◆ YOUR TASKS
a - Echo the std.database post word for word from "[std.database] at compile" to "design for this?".
b - Please summarize the std.database post in two sentences.
c - Extend the std.database post on compile-time SQL validation in D, picking up right after its final sentence.
[[ EXCERPT PROVIDED, beginning ]]
[std.database] at compile time
foobar
foo at bar.com
Fri Oct 14 13:38:06 PDT 2011
Dmitry Olshansky Wrote:
> On 14.10.2011 19:13, foobar wrote:
> > Andrei Alexandrescu Wrote:
> >
> >> On 10/14/11 6:08 AM, Jacob Carlborg wrote:
> >>> On 2011-10-14 12:19, foobar wrote:
> >>>> Has anyone looked at Nemerle's design for this?
> >>>> They have an SQL macro which allows to write SQL such as:
> >>>>
> >>>> var employName = "FooBar"
> >>>> SQL (DBconn, "select * from employees where name = $employName");
> >>>>
> >>>> what that supposed to do is bind the variable(s) and it also validates
> >>>> the sql query with the database. This is all done at compile-time.
> >>>>
> >>>> My understanding is that D's compile-time features are powerful enough
> >>>> to implement this.
> >>>
> >>> You cannot connect to a database in D at compile time. You could some
> >>> form of validation and escape the query without connecting to the database.
> >>
> >> A little SQL interpreter can be written that figures out e.g. the names
> >> of the columns involved.
> >>
> >> Andrei
> >
> > The downsides with writing a separate SQL interpreter are:
> >
> > a) No connection to the DB means no way to validate the schema, e.g. the db might not even have a 'name' column in the employees table.
[[ EXCERPT PROVIDED, end ]]
[[ DATA EXTRACT, beginning ]]
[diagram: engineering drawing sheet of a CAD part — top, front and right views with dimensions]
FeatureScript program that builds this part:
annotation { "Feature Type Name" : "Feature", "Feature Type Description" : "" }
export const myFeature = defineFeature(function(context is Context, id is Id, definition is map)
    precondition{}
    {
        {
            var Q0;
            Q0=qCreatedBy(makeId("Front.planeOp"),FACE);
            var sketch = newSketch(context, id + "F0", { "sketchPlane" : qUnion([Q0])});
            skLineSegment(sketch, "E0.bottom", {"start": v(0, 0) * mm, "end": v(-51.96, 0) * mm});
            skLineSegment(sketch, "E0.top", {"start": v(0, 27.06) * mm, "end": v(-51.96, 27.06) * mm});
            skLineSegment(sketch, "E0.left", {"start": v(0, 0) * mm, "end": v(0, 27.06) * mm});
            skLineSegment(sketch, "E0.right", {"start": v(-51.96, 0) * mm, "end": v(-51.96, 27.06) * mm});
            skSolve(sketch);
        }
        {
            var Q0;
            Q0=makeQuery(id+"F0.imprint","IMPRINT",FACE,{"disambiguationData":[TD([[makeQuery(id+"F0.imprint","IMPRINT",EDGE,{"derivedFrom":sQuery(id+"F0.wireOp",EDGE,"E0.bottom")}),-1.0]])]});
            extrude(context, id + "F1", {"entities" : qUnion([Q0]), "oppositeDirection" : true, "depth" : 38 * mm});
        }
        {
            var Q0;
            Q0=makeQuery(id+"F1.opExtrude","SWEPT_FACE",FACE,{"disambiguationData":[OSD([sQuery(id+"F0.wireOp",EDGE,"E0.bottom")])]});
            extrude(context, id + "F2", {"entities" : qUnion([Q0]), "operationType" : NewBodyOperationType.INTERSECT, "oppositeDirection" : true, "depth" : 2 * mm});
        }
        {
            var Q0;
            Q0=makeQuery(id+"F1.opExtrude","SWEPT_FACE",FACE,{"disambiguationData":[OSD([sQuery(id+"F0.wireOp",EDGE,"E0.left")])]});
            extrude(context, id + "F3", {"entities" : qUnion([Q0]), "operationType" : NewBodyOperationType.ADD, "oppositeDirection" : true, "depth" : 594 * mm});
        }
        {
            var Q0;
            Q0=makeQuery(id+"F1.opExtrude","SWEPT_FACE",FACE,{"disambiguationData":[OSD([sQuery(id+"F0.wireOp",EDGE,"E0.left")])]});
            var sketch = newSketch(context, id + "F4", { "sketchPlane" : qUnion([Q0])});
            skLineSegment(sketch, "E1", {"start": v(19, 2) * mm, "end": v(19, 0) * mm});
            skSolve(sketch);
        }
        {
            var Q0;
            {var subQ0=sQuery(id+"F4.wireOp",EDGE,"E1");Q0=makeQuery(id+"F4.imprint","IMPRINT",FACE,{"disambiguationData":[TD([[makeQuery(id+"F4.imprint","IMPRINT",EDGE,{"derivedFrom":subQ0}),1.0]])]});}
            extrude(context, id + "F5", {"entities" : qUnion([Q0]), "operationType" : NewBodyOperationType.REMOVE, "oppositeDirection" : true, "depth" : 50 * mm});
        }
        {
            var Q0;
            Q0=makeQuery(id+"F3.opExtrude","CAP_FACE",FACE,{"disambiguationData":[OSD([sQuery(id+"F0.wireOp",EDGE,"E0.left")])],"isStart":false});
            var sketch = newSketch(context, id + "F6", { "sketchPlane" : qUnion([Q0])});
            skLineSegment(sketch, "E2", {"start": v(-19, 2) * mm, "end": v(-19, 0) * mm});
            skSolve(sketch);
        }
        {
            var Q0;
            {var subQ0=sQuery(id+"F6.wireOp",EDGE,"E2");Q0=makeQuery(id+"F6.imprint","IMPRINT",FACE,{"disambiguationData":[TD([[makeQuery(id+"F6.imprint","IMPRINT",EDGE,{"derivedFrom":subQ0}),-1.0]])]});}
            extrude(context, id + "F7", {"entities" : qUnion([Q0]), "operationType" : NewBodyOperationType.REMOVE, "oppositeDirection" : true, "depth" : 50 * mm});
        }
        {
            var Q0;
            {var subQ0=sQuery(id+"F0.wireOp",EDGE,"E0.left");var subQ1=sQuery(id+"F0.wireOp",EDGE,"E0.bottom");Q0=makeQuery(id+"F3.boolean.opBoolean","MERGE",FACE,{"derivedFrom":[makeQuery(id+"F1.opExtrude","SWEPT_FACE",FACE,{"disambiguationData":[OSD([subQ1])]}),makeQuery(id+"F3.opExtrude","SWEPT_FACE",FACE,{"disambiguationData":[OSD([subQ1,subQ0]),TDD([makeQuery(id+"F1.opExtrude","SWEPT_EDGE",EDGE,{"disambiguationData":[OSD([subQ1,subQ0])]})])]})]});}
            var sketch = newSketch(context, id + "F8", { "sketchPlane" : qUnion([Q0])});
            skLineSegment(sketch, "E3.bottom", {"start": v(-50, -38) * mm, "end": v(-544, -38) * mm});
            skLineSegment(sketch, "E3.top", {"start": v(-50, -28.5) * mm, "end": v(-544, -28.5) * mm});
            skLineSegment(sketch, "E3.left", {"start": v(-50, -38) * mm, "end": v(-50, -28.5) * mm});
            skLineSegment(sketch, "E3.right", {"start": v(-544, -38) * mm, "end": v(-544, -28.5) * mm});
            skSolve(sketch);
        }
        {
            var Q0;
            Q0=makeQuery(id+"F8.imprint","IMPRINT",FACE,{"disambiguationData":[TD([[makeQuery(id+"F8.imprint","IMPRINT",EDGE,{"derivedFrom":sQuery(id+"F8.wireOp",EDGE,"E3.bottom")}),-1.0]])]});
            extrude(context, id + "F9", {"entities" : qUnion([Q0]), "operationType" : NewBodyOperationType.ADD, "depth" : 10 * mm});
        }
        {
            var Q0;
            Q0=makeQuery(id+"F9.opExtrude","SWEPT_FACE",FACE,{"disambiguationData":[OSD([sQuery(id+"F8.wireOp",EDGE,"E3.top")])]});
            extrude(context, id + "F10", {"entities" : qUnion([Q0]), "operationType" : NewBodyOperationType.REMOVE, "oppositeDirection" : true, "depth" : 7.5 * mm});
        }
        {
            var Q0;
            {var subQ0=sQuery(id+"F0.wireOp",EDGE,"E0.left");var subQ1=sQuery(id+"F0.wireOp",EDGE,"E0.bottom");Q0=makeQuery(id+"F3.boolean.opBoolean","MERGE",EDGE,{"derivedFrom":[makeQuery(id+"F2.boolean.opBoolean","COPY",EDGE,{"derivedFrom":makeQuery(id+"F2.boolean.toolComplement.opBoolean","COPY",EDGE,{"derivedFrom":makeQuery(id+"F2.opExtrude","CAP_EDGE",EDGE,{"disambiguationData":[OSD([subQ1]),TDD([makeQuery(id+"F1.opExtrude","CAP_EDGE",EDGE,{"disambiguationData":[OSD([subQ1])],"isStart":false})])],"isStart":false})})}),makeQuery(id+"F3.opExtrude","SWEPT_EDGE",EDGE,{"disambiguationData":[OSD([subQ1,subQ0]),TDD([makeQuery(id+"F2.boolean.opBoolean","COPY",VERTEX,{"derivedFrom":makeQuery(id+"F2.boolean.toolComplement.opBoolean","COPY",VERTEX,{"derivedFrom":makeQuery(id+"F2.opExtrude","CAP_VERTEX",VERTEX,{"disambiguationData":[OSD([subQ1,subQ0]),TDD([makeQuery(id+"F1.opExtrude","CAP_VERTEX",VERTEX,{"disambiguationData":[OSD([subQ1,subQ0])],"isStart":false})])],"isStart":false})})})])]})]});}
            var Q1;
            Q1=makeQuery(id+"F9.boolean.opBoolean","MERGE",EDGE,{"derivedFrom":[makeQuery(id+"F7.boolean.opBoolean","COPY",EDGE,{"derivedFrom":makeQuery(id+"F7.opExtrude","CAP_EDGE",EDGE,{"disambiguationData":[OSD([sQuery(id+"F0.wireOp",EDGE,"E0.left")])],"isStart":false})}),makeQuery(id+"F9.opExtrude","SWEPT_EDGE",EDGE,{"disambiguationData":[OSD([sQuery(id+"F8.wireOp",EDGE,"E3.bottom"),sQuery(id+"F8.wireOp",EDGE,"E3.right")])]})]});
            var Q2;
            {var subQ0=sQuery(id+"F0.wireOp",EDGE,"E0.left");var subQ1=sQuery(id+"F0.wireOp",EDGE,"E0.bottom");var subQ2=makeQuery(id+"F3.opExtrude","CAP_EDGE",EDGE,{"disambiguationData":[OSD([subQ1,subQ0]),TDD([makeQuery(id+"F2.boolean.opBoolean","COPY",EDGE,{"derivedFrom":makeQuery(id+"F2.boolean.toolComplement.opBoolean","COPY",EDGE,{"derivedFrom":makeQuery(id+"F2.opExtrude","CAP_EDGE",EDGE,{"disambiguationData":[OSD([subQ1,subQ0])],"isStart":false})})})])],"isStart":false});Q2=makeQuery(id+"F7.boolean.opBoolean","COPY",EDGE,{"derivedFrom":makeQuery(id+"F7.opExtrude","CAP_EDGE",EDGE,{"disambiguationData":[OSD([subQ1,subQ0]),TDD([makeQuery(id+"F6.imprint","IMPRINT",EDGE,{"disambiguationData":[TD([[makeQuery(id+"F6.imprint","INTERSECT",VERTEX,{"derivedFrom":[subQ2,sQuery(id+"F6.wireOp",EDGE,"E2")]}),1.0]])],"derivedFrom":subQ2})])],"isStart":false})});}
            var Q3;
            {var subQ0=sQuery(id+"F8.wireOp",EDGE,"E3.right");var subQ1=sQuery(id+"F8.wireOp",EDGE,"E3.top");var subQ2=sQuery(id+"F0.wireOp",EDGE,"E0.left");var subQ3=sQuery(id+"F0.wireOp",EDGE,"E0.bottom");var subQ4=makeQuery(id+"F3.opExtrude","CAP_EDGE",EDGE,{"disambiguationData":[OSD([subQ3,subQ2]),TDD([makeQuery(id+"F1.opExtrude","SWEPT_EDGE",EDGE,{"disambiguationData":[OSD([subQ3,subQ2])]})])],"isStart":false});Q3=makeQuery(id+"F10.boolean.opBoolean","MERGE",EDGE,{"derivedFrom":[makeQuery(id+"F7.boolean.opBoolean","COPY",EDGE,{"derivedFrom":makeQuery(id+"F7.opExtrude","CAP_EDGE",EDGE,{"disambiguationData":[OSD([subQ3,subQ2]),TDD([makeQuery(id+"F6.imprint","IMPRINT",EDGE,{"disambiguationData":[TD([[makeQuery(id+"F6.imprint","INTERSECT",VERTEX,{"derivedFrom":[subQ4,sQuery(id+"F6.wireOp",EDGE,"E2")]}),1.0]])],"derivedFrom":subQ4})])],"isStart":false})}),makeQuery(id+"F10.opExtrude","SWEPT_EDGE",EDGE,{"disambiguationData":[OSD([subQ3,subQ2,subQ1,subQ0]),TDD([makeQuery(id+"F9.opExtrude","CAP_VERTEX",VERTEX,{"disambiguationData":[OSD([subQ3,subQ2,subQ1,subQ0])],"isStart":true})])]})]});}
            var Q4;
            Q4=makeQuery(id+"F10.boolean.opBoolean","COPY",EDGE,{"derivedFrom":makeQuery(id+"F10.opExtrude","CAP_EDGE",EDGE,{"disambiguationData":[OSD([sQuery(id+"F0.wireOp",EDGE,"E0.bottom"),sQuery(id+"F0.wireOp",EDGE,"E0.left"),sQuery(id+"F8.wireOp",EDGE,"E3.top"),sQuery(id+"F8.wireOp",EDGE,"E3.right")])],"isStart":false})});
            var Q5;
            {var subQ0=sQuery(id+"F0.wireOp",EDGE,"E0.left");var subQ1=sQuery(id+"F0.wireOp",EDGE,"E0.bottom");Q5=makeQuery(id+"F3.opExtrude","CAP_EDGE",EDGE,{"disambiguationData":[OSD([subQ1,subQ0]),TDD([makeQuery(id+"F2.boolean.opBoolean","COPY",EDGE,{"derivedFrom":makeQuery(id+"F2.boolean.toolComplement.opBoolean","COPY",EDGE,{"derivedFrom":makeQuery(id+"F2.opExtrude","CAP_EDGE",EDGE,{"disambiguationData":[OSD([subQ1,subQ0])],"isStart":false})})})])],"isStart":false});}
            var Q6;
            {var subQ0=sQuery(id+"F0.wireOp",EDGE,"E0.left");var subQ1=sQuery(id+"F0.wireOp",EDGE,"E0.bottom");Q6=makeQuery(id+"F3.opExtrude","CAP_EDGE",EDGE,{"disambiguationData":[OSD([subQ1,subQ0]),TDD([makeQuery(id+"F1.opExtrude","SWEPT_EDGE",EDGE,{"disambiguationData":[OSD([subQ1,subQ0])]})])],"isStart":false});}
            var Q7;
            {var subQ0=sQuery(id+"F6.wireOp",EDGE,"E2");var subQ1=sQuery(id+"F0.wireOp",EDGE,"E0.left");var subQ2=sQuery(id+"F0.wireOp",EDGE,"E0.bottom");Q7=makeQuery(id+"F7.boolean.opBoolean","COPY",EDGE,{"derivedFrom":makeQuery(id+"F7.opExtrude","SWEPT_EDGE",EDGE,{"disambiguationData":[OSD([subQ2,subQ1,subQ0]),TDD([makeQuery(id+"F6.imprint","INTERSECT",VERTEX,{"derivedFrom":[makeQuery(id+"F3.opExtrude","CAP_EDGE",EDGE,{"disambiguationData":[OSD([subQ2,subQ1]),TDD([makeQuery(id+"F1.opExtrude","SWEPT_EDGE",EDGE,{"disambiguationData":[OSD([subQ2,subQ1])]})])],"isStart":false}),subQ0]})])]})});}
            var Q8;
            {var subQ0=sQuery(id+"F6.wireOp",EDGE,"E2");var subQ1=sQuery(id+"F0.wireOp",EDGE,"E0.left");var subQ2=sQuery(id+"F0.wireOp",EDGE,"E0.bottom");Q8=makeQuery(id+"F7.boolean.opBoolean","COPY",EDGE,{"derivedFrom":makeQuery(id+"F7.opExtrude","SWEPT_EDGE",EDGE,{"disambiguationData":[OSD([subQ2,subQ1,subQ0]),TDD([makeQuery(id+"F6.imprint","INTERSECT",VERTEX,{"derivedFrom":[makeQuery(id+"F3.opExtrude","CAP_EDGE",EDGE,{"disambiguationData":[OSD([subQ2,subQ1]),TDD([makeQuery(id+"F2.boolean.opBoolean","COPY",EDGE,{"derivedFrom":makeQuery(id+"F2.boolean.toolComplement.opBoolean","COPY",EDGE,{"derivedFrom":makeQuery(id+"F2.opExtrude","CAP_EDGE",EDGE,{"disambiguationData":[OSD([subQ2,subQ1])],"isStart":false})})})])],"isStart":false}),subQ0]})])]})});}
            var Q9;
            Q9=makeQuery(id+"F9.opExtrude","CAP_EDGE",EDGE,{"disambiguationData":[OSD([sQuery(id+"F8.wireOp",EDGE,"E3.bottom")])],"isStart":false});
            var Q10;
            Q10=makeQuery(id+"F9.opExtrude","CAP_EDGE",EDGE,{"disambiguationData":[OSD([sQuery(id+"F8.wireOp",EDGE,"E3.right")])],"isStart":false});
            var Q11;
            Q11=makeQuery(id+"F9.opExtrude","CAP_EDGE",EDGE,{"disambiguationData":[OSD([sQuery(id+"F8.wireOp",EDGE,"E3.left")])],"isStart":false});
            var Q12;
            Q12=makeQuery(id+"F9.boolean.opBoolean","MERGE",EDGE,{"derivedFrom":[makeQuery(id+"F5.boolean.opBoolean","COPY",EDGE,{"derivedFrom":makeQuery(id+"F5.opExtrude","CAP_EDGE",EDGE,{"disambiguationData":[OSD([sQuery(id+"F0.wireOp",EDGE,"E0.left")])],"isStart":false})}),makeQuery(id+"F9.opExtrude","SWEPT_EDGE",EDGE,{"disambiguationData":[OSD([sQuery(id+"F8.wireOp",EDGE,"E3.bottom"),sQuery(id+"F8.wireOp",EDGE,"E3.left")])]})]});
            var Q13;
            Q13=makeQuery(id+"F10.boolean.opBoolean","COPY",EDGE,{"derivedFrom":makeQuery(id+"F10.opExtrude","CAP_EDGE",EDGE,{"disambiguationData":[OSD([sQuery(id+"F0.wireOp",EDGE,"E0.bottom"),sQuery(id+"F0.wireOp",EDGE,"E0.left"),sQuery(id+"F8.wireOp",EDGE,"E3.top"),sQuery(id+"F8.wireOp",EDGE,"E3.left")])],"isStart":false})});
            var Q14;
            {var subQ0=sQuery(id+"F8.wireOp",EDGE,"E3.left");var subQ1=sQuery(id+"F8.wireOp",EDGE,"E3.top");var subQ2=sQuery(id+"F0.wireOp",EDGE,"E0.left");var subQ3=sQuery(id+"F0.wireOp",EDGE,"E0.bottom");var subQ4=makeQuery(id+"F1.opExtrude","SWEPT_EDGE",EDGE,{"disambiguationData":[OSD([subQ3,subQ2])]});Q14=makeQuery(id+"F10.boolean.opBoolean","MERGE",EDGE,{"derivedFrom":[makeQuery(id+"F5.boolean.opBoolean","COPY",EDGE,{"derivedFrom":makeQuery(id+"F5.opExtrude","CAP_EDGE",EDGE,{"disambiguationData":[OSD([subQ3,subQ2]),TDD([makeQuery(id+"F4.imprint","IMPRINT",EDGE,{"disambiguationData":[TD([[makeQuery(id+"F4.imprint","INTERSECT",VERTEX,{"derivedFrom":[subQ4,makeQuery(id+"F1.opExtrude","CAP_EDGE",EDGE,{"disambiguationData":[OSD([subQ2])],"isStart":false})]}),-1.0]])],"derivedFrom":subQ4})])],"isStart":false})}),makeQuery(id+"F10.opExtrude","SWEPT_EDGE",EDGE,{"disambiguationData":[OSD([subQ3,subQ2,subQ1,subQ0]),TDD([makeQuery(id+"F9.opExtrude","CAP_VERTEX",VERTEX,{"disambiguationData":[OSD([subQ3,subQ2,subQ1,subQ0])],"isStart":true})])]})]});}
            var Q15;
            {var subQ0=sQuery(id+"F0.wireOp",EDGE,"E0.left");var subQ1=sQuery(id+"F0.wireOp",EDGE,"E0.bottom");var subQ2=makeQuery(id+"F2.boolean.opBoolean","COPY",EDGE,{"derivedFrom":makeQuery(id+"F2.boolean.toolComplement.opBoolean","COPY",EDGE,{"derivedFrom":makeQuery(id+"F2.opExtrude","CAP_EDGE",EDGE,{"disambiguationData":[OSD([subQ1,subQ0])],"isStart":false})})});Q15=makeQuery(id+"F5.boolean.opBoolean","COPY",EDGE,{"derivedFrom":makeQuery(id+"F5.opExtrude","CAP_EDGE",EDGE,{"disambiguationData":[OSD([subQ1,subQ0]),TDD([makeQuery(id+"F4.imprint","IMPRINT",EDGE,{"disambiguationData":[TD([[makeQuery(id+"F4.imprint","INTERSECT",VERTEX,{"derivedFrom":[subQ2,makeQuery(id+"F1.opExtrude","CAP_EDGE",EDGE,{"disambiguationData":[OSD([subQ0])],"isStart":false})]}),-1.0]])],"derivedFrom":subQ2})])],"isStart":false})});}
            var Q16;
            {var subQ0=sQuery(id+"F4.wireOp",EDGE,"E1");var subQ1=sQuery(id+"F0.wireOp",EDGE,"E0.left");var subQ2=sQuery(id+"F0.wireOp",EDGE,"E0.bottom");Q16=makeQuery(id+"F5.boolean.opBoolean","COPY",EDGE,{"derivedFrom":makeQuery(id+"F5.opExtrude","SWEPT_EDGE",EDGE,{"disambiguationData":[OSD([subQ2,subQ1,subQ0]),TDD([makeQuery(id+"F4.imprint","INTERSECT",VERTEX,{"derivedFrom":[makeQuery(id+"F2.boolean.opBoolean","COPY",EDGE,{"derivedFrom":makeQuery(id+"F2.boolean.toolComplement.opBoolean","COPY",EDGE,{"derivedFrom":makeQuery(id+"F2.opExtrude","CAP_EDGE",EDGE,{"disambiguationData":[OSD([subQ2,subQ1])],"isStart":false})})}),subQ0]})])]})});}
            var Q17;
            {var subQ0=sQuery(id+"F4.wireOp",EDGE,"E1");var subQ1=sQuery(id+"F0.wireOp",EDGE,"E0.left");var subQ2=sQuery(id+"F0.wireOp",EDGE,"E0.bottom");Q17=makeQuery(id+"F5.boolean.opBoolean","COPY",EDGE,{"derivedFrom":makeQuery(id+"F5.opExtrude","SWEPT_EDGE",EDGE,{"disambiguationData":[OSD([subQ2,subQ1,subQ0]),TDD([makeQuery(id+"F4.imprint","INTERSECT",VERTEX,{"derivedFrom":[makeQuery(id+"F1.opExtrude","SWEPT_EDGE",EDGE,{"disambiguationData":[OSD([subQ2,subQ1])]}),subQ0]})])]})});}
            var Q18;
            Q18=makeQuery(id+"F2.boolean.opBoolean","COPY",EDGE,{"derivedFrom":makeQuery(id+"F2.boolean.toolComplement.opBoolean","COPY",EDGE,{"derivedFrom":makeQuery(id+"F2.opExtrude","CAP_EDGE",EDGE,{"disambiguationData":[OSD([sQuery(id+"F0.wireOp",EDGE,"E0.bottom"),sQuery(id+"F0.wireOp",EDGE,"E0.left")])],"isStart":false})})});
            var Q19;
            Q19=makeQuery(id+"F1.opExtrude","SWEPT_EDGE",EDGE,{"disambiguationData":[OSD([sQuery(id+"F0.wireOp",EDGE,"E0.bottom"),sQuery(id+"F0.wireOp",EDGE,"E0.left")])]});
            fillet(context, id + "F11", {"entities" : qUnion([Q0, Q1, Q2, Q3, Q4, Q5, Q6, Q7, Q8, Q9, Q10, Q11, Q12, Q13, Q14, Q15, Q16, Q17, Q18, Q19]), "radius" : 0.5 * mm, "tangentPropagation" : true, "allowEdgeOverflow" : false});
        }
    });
[[ DATA EXTRACT, end ]]
◆ RESULTS FOR THE EXERCISE
a -
[std.database] at compile time
foobar
foo at bar.com
Fri Oct 14 13:38:06 PDT 2011
Dmitry Olshansky Wrote:
> On 14.10.2011 19:13, foobar wrote:
> > Andrei Alexandrescu Wrote:
> >
> >> On 10/14/11 6:08 AM, Jacob Carlborg wrote:
> >>> On 2011-10-14 12:19, foobar wrote:
> >>>> Has anyone looked at Nemerle's design for this?

b - In a thread on compile-time database access in D, foobar asks whether D's compile-time features could implement something like Nemerle's SQL macro, which binds variables and validates the query against the database at compile time. Jacob Carlborg answers that D cannot connect to a database at compile time, and Andrei Alexandrescu suggests a small SQL interpreter that could work out details such as column names; foobar objects that without a database connection the schema cannot be validated.

c -
>
> The upside is that you can at least rebuild your app when database is
> down or compile it on a separate machine.
>
> > b) No way to validate the SQL per the exact version the DB uses. E.g. LIMIT vs. TOP and also DB vendor specific extensions to SQL syntax.
> > c) NIH - implementing your own SQL interpreter when the DB vendor already provides it.
> >
> > oh, well, perhaps it would be possible with D3 once it supports proper macros. In any case, such a macro probably would be built atop the DB API currently being discussed.
>
>
> --
> Dmitry Olshansky
That's just silly, why would you use a validating SQL macro if you do not want (or don't have the environment set up) to validate the SQL?